Severe airway injuries are a “not infrequent” consequence after children swallow button batteries, which are commonly found in many household electronics, according to a systematic review published online in JAMA Otolaryngology–Head & Neck Surgery.
Most literature has focused on esophageal injury, but “the direct apposition of the esophagus to the trachea and recurrent laryngeal nerves also places these children at risk of airway injury, such as tracheoesophageal fistula (TEF) (a life-threatening complication), vocal cord paresis and paralysis, tracheal stenosis, and tracheomalacia,” the researchers wrote.
Led by Justine Philteos, MD, of the department of otolaryngology–head and neck surgery at the University of Toronto, the researchers found that tracheoesophageal fistula and vocal cord paralyses were the two most common airway injuries and often required tracheostomy.
The review included 195 children pulled from the National Capital Poison Center (NCPC) database — more often young children — who had ingested the batteries. The average age at ingestion was 17.8 months and the average time between ingestion and removal was 5.8 days.
Of the 195 children, 29 (15%) underwent tracheostomy, and 11 of the 29 children (38%) ultimately had decannulation. There were 14 deaths from swallowing the batteries.

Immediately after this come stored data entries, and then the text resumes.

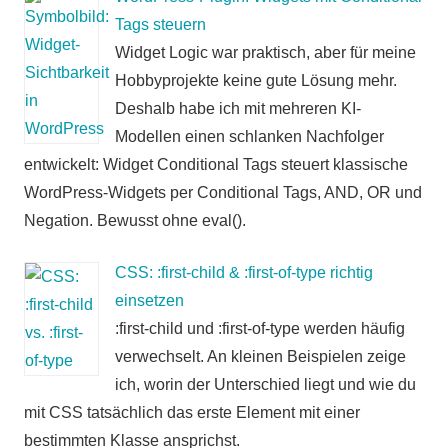
Tags steuern
Widget Logic war praktisch, aber für meine
Hobbyprojekte keine gute Lösung mehr.
Deshalb habe ich mit mehreren KI-
Modellen einen schlanken Nachfolger
entwickelt: Widget Conditional Tags steuert klassische
WordPress-Widgets per Conditional Tags, AND, OR und
Negation. Bewusst ohne eval().
CSS: :first-child & :first-of-type richtig
einsetzen
:first-child und :first-of-type werden häufig
verwechselt. An kleinen Beispielen zeige
ich, worin der Unterschied liegt und wie du
mit CSS tatsächlich das erste Element mit einer
bestimmten Klasse ansprichst.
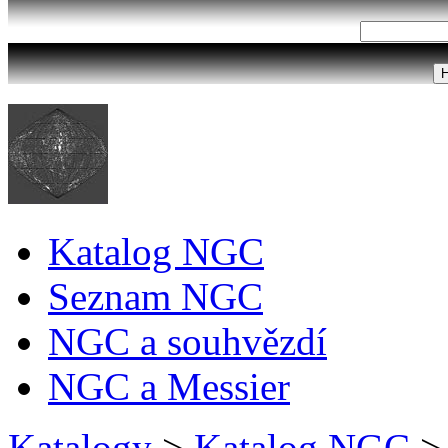
Katalog NGC
Seznam NGC
NGC a souhvězdí
NGC a Messier
Katalogy
>
Katalog NGC
>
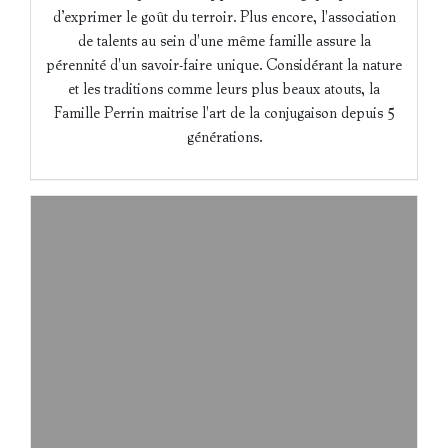
d’exprimer le goût du terroir. Plus encore, l'association
de talents au sein d'une même famille assure la
pérennité d'un savoir-faire unique. Considérant la nature
et les traditions comme leurs plus beaux atouts, la
Famille Perrin maitrise l'art de la conjugaison depuis 5
générations.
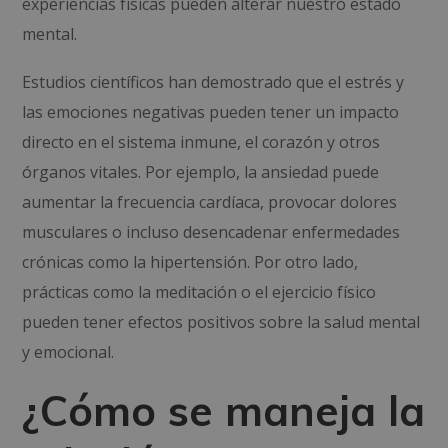
experiencias físicas pueden alterar nuestro estado
mental.
Estudios científicos han demostrado que el estrés y
las emociones negativas pueden tener un impacto
directo en el sistema inmune, el corazón y otros
órganos vitales. Por ejemplo, la ansiedad puede
aumentar la frecuencia cardíaca, provocar dolores
musculares o incluso desencadenar enfermedades
crónicas como la hipertensión. Por otro lado,
prácticas como la meditación o el ejercicio físico
pueden tener efectos positivos sobre la salud mental
y emocional.
¿Cómo se maneja la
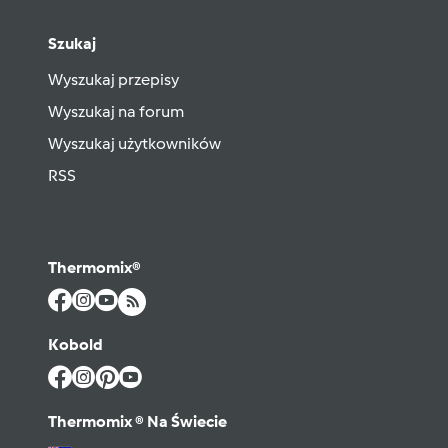
Szukaj
Wyszukaj przepisy
Wyszukaj na forum
Wyszukaj użytkowników
RSS
Thermomix®
Kobold
Thermomix ® Na Świecie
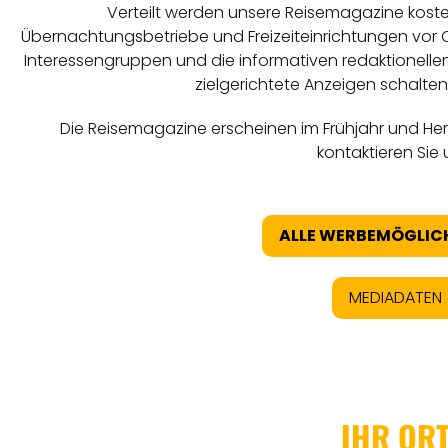
Verteilt werden unsere Reisemagazine koste
Übernachtungsbetriebe und Freizeiteinrichtungen vor Or
Interessengruppen und die informativen redaktionellen
zielgerichtete Anzeigen schalten
Die Reisemagazine erscheinen im Frühjahr und Her
kontaktieren Sie 
ALLE WERBEMÖGLIC
MEDIADATEN
IHR OR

All 14 patients had a TEF. The cause of death was identified for 12 of the patients: Four died of pneumonia or respiratory failure; three of massive hematemesis; three of sepsis; one of multiorgan failure, and one of anoxic encephalopathy.

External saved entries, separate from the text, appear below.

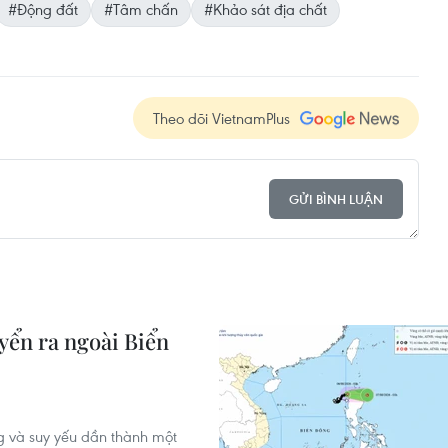
#Động đất
#Tâm chấn
#Khảo sát địa chất
Theo dõi VietnamPlus
GỬI BÌNH LUẬN
yển ra ngoài Biển
g và suy yếu dần thành một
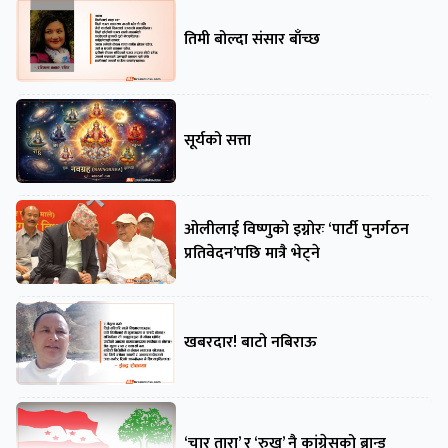
तिमी बोल्दा संसार बाँच्छ
सूर्यको सत्ता
ओलीलाई विष्णुको इग्नोरः ‘पार्टी पुनर्गठन
प्रतिवेदन’पछि मात्रै भेट्ने
खबरदार! बाटो नबिराऊ
‘चार तारा’ र ‘रुख’ नै कांग्रेसको ब्रान्ड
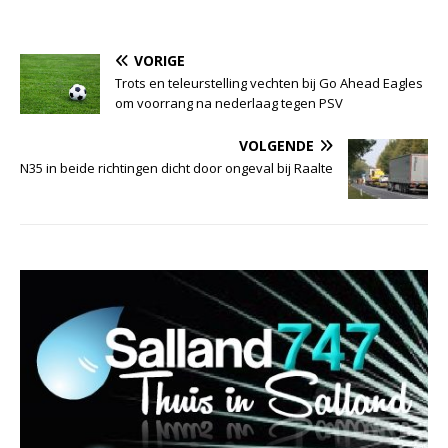
VORIGE
Trots en teleurstelling vechten bij Go Ahead Eagles
om voorrang na nederlaag tegen PSV
VOLGENDE
N35 in beide richtingen dicht door ongeval bij Raalte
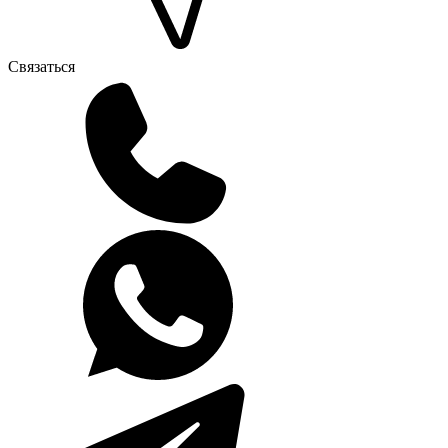
Связаться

Vocal cord injury occurred after a shorter button battery exposure than other airway injuries.
The authors concluded that prioritizing quick button battery removal is essential “to decrease the devastating consequences of these injuries.”

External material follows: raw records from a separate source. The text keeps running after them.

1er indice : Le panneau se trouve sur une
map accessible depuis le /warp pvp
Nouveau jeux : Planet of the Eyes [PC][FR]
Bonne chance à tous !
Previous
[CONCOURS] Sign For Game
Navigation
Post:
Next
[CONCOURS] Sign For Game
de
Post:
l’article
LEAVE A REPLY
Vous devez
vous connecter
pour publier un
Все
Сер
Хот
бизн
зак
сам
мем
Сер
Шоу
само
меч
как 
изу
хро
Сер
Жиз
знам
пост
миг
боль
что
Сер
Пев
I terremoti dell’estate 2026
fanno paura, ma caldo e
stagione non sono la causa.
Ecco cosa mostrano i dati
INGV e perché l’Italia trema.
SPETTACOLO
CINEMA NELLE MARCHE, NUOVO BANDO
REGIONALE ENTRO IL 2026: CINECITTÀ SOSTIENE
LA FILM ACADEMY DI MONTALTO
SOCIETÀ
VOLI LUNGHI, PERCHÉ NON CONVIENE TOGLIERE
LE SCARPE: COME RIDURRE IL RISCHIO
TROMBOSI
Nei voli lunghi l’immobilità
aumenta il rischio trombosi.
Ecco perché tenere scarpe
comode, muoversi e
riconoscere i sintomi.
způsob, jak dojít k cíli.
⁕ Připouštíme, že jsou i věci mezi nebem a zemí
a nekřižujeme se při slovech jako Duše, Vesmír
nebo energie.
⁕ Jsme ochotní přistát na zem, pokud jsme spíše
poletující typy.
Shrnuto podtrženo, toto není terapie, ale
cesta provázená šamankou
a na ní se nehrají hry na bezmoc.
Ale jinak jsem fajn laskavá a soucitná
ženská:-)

In an invited commentary, Hannah Gibbs, and Kris R. Jatana, MD, of The Ohio State University in Columbus, described what’s being done to prevent and treat these injuries and what’s next.
They noted that ingestion is often unseen so diagnosis is difficult. Therefore, they wrote, a novel coin-battery metal detector could be a radiation-free, quick screening tool. They noted a patent-pending technology has been developed at Ohio State and Nationwide Children’s Hospital.
Honey Can Help Slow Injury
Some measures can be taken at home or in the hospital if battery swallowing is discovered, the editorialists noted.
In the home or in transport to the hospital, caregivers can give 10 mL of honey every 10 minutes until arrival if the child is older than 12 months.
At the hospital, 10 mL of either honey or sucralfate may be given every 10 minutes to slow the rate of injury until the battery can be surgically removed.
“The current NCPC guidelines suggest up to six doses may be given in the prehospital setting, with three additional doses administered in the hospital,” they wrote.
“These strategies should be considered earlier than 12 hours from ingestion, when there is no clinical concern for mediastinitis or sepsis. A child with an esophageal button battery should proceed to the operating room immediately regardless of whether he or she has recently eaten,” Gibbs and Jatana wrote.
App Adds Convenience to Boost Physician Reporting
Foreign body ingestions are also severely underreported, they noted. They cited a survey of more than 400 physicians who directly manage foreign body ingestions that found only 11% of button battery injuries and 4% of all foreign body ingestion or aspiration events were reported. The great majority (92%) of respondents said they would report the events if that were more convenient.
To that end, the Global Injury Research Collaborative (GIRC) has created and released a free smartphone application, the GIRC App. It is available free on the iOS system (through App Store) and soon will be available on the Android system (through Google Play), they wrote.
Gibbs and Jatana urge other measures, including safer battery compartments and battery design, to reduce the likelihood of ingestion.
They pointed out that a bill was introduced in Congress that would require the Consumer Product Safety Commission to mandate a new standard for child-resistant compartments on products containing button batteries. The act, called Reese’s Law, has been referred to the Committee on Energy and Commerce and is under review.
Jatana reported having a patent pending for a coin or battery metal detector device under development; being a shareholder in Zotarix, Landsdowne Labs, and Tivic Health Systems; serving in a leadership position on the National Button Battery Task Force; and being a board member of the Global Injury Research Collaborative, which is a U.S. Internal Revenue Service-designated, 501(c)(3) nonprofit research organization. No other relevant disclosures were reported.